**Exercise instructions:** List each line of the listing below that contains the word "августа".

**Input for this task:**
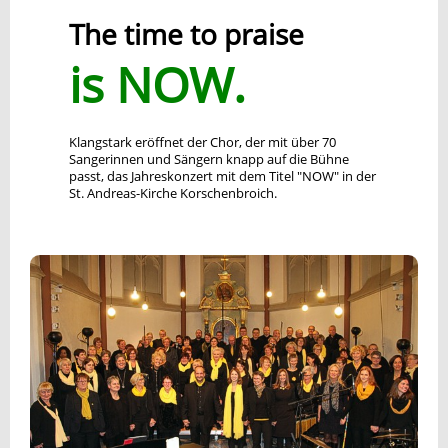
The time to praise
is NOW.
Klangstark eröffnet der Chor, der mit über 70
Sangerinnen und Sängern knapp auf die Bühne
passt, das Jahreskonzert mit dem Titel "NOW" in der
St. Andreas-Kirche Korschenbroich.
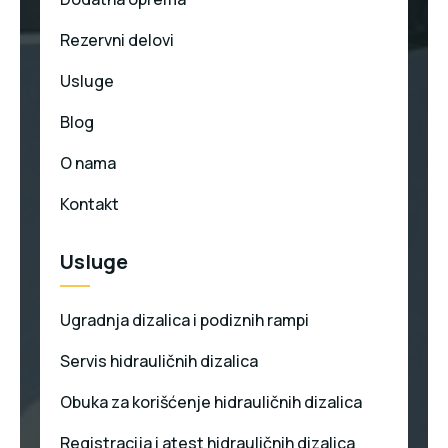
Rezervni delovi
Usluge
Blog
O nama
Kontakt
Usluge
Ugradnja dizalica i podiznih rampi
Servis hidrauličnih dizalica
Obuka za korišćenje hidrauličnih dizalica
Registracija i atest hidrauličnih dizalica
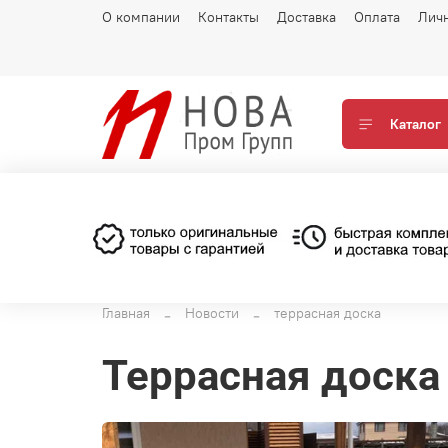
О компании
Контакты
Доставка
Оплата
Лич
Каталог
Главная
Новости
террасная доска
террасная доска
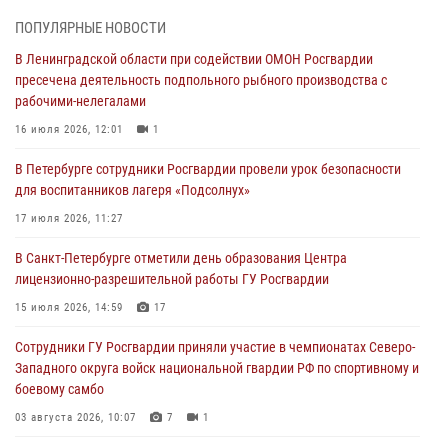
06 августа 2026, 13:39
1
ПОПУЛЯРНЫЕ НОВОСТИ
В Ленинградской области при содействии ОМОН Росгвардии
В Центральном районе росгвардейцы оперативно задержали
пресечена деятельность подпольного рыбного производства с
хулигана, стрелявшего из пускового устройства рядом с жилыми
рабочими-нелегалами
домами
16 июля 2026, 12:01
1
06 августа 2026, 11:36
3
1
В Петербурге сотрудники Росгвардии провели урок безопасности
Сотрудники и военнослужащие Росгвардии обеспечили
для воспитанников лагеря «Подсолнух»
правопорядок при проведении матча "Зенит" - "Балтика"
17 июля 2026, 11:27
06 августа 2026, 07:30
10
В Санкт-Петербурге отметили день образования Центра
В Выборгском районе наряд Росгвардии обнаружил
лицензионно-разрешительной работы ГУ Росгвардии
разыскиваемый преступный автотранспорт
15 июля 2026, 14:59
17
05 августа 2026, 12:25
2
Сотрудники ГУ Росгвардии приняли участие в чемпионатах Северо-
Петербургские росгвардейцы обнаружили объявленный в розыск
Западного округа войск национальной гвардии РФ по спортивному и
автомобиль, ранее использовавшийся при совершении кражи в
боевому самбо
Ленобласти
03 августа 2026, 10:07
7
1
04 августа 2026, 14:05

**Response to the task:**
06 августа 2026, 13:39
06 августа 2026, 11:36
06 августа 2026, 07:30
05 августа 2026, 12:25
03 августа 2026, 10:07
04 августа 2026, 14:05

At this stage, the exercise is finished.